5. De beroepen zijn ongegrond. Eiseres krijgt daarom het griffierecht niet terug. Zij krijgt ook geen vergoeding van haar proceskosten.




Beslissing

De rechtbank verklaart de beroepen ongegrond.


Deze uitspraak is gedaan door mr. J.W. Ponds, voorzitter, en mr. J.E.C. Vriends en mr. M. Snoeks, leden, in aanwezigheid van mr. S. Constant, griffier, op 5 december 2025 en openbaar gemaakt door middel van geanonimiseerde publicatie op www.rechtspraak.nl.













griffier


voorzitter







Een afschrift van deze uitspraak is verzonden aan partijen op:




Informatie over hoger beroep
Een partij die het niet eens is met deze uitspraak, kan een hogerberoepschrift sturen naar de Centrale Raad van Beroep waarin wordt uitgelegd waarom deze partij het niet eens is met deze uitspraak. Het hogerberoepschrift moet worden ingediend binnen zes weken na de dag waarop deze uitspraak is verzonden.

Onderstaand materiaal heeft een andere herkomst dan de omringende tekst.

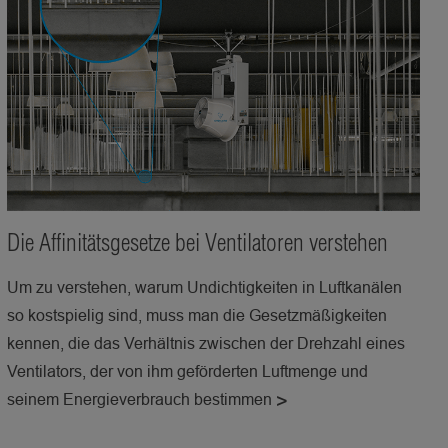
Die Affinitätsgesetze bei Ventilatoren verstehen
Um zu verstehen, warum Undichtigkeiten in Luftkanälen
so kostspielig sind, muss man die Gesetzmäßigkeiten
kennen, die das Verhältnis zwischen der Drehzahl eines
Ventilators, der von ihm geförderten Luftmenge und
seinem Energieverbrauch bestimmen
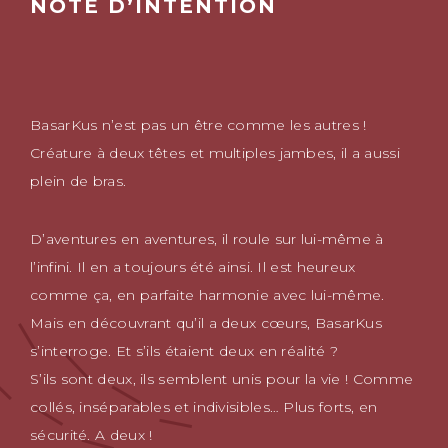
NOTE D’INTENTION
BasarKus n’est pas un être comme les autres !
Créature à deux têtes et multiples jambes, il a aussi
plein de bras.
D’aventures en aventures, il roule sur lui-même à
l’infini. Il en a toujours été ainsi. Il est heureux
comme ça, en parfaite harmonie avec lui-même.
Mais en découvrant qu’il a deux cœurs, BasarKus
s’interroge. Et s’ils étaient deux en réalité ?
S’ils sont deux, ils semblent unis pour la vie ! Comme
collés, inséparables et indivisibles… Plus forts, en
sécurité. A deux !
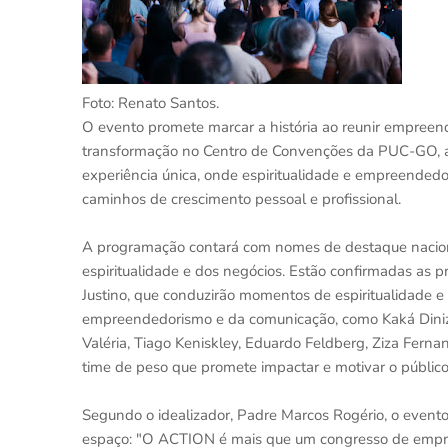
Foto: Renato Santos.
O evento promete marcar a história ao reunir empreende
transformação no Centro de Convenções da PUC-GO, a 
experiência única, onde espiritualidade e empreended
caminhos de crescimento pessoal e profissional.
A programação contará com nomes de destaque nacion
espiritualidade e dos negócios. Estão confirmadas as
Justino, que conduzirão momentos de espiritualidade e 
empreendedorismo e da comunicação, como Kaká Diniz, 
Valéria, Tiago Keniskley, Eduardo Feldberg, Ziza Fer
time de peso que promete impactar e motivar o público
Segundo o idealizador, Padre Marcos Rogério, o even
espaço: "O ACTION é mais que um congresso de empre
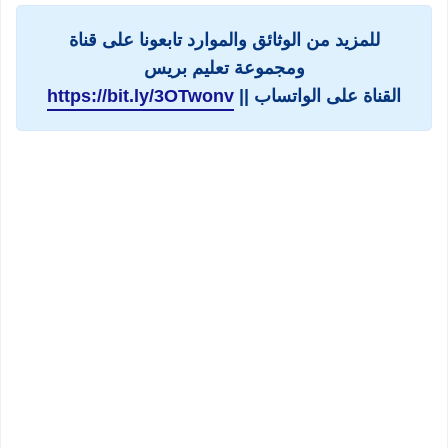
للمزيد من الوثائق والموارد تابعونا على قناة
ومجموعة تعليم بريس
القناة على الواتساب ||
https://bit.ly/3OTwonv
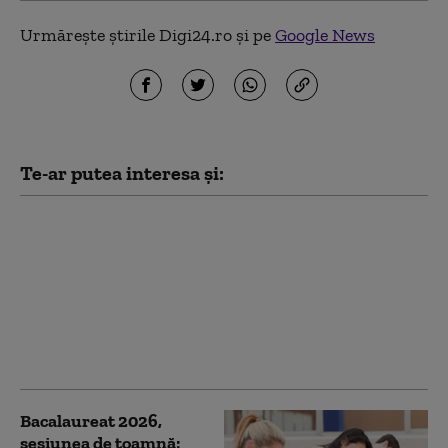
Urmărește știrile Digi24.ro și pe
Google News
Te-ar putea interesa și:
Bacalaureat 2026,
sesiunea de toamnă:
Peste 33.000 de
candidați susțin
probele scrise. La ce oră
este programat primul
examen
Bacalaureat 2026,
sesiunea de toamnă:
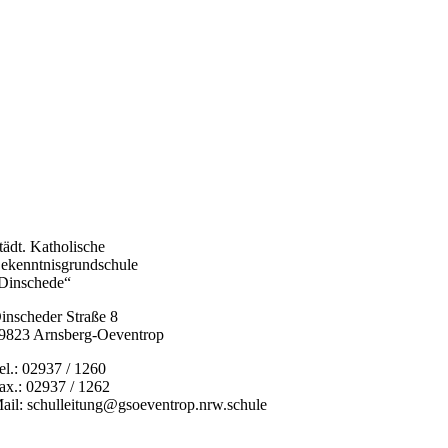
tädt. Katholische
ekenntnisgrundschule
Dinschede“
inscheder Straße 8
9823 Arnsberg-Oeventrop
el.: 02937 / 1260
ax.: 02937 / 1262
ail: schulleitung@gsoeventrop.nrw.schule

Digitaal hoger beroep instellen kan via “Formulieren en inloggen” op www.rechtspraak.nl. Hoger beroep instellen kan eventueel ook nog steeds door verzending van een brief aan de Centrale Raad van Beroep, Postbus 16002, 3500 DA Utrecht.

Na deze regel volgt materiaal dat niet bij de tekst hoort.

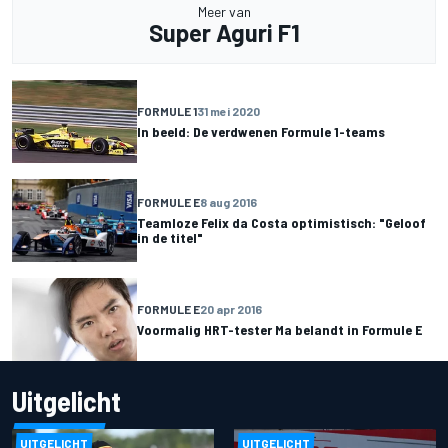
Meer van
Super Aguri F1
FORMULE 1
31 mei 2020
In beeld: De verdwenen Formule 1-teams
FORMULE E
8 aug 2016
Teamloze Felix da Costa optimistisch: "Geloof
in de titel"
FORMULE E
20 apr 2016
Voormalig HRT-tester Ma belandt in Formule E
Uitgelicht
UITGELICHT
UITGELICHT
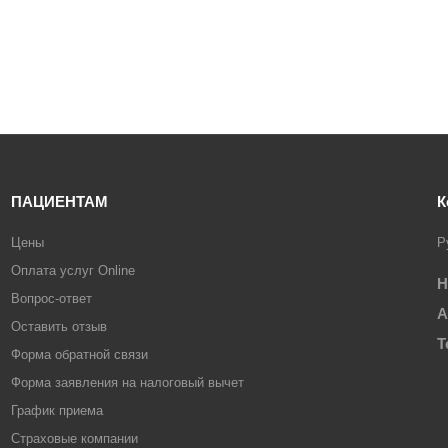
ПАЦИЕНТАМ
К
Цены
Р
Оплата услуг Online
Н
Вопрос-ответ
А
Оставить отзыв
Т
Форма обратной связи
Форма заявления на налоговый вычет
График приема
Страховые компании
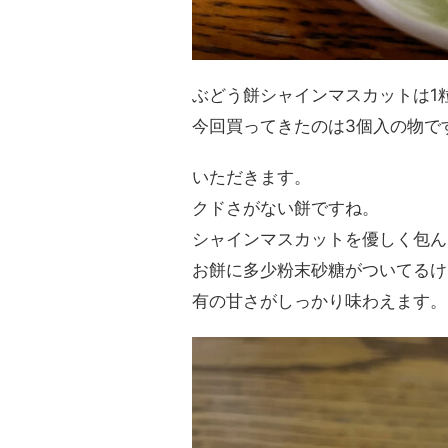
ぶどう餅シャインマスカットは1
今回買ってきたのは3個入の物で
いただきます。
クドさがない餅ですね。
シャインマスカットを優しく包ん
お餅に多少粉末砂糖がついてるけ
有の甘さがしっかり味わえます。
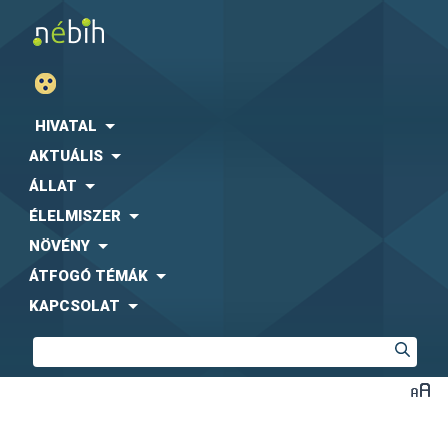
HIVATAL
AKTUÁLIS
ÁLLAT
ÉLELMISZER
NÖVÉNY
ÁTFOGÓ TÉMÁK
KAPCSOLAT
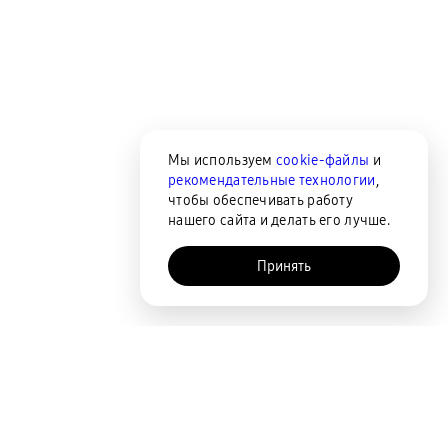
Мы используем
cookie-файлы
и
рекомендательные технологии
,
чтобы обеспечивать работу
нашего сайта и делать его лучше.
Принять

Bijlage: voor deze uitspraak belangrijke wet- en regelgeving


Ziektewet (ZW)


In artikel 45, eerste lid aanhef en onder j, van de ZW is bepaald dat het UWV het ziekengeld geheel of gedeeltelijk, tijdelijk of blijvend weigert indien de verzekerde door zijn doen en laten het Algemeen Werkloosheidsfonds, het sectorfonds of het Uitvoeringsfonds voor de overheid benadeelt of zou kunnen benadelen. In het tweede lid van dit artikel is bepaald dat een maatregel als bedoeld in het eerste lid wordt afgestemd op de ernst van de gedraging en de mate waarin de verzekerde de gedraging kan worden verweten. Van het opleggen van een maatregel wordt in elk geval afgezien, indien elke vorm van verwijtbaarheid ontbreekt. Op grond van het vierde lid van dit artikel kan het UWV afzien van het opleggen van een maatregel indien daarvoor dringende redenen aanwezig zijn. Blijkens het zesde lid worden bij algemene maatregel van bestuur nadere regels gesteld met betrekking tot het eerste en tweede lid.

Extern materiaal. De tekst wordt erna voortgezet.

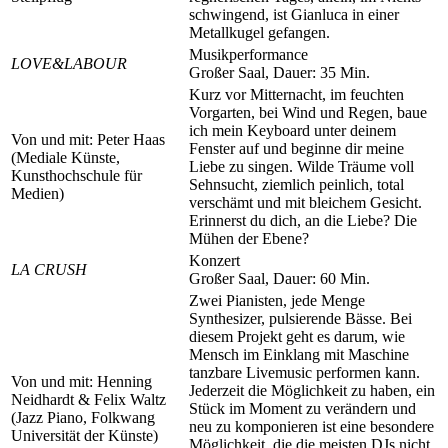
schwingend, ist Gianluca in einer
Metallkugel gefangen.
Musikperformance
LOVE&LABOUR
Großer Saal, Dauer: 35 Min.
Kurz vor Mitternacht, im feuchten
Vorgarten, bei Wind und Regen, baue
ich mein Keyboard unter deinem
Von und mit: Peter Haas
Fenster auf und beginne dir meine
(Mediale Künste,
Liebe zu singen. Wilde Träume voll
Kunsthochschule für
Sehnsucht, ziemlich peinlich, total
Medien)
verschämt und mit bleichem Gesicht.
Erinnerst du dich, an die Liebe? Die
Mühen der Ebene?
Konzert
LA CRUSH
Großer Saal, Dauer: 60 Min.
Zwei Pianisten, jede Menge
Synthesizer, pulsierende Bässe. Bei
diesem Projekt geht es darum, wie
Mensch im Einklang mit Maschine
tanzbare Livemusic performen kann.
Von und mit: Henning
Jederzeit die Möglichkeit zu haben, ein
Neidhardt & Felix Waltz
Stück im Moment zu verändern und
(Jazz Piano, Folkwang
neu zu komponieren ist eine besondere
Universität der Künste)
Möglichkeit, die die meisten DJs nicht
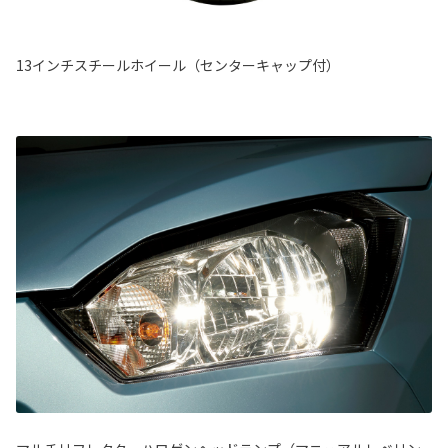
13インチスチールホイール（センターキャップ付）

Die nadere regels zijn vastgelegd in het Maatregelenbesluit socialezekerheidswetten (Maatregelenbesluit). Op grond van artikel 7, aanhef en onder a, van het Maatregelenbesluit valt de plicht om de uitkeringsfondsen niet te benadelen onder de verplichtingen uit de vierde categorie. Op grond van artikel 2, eerste lid, aanhef en onder d, van het Maatregelenbesluit wordt bij het niet nakomen van verplichtingen uit de vierde categorie de maatregel vastgesteld op een blijvend gehele weigering van de uitkering, tenzij het niet nakomen van de verplichting de belanghebbende niet in overwegende mate kan worden verweten.


Werkloosheidswet (WW)


Op grond van artikel 36, eerste lid, van de WW wordt de uitkering die als gevolg van een besluit als bedoeld in artikel 22a of 27 onverschuldigd is betaald, alsmede hetgeen anderszins onverschuldigd is betaald, door het UWV teruggevorderd.
Op grond van het zesde lid kan het UWV indien daarvoor dringende redenen aanwezig zijn besluiten geheel of gedeeltelijk van terugvordering af te zien.


Zie bijvoorbeeld de uitspraak van 27 januari 2021, ECLI:NL:CRVB:2021:162.


Zie bijvoorbeeld de uitspraak van 20 april 2005, ECLI:NL:CRVB:2005:AT5220.


Zie bijvoorbeeld de uitspraak van 20 december 2018, ECLI:NL:CRVB:2018:4304.


Zie de uitspraak van 18 april 2024, ECLI:NL:CRVB:2024:726.


Zie bijvoorbeeld de uitspraak van 16 oktober 2013, ECLI:NL:CRVB:2013:2087.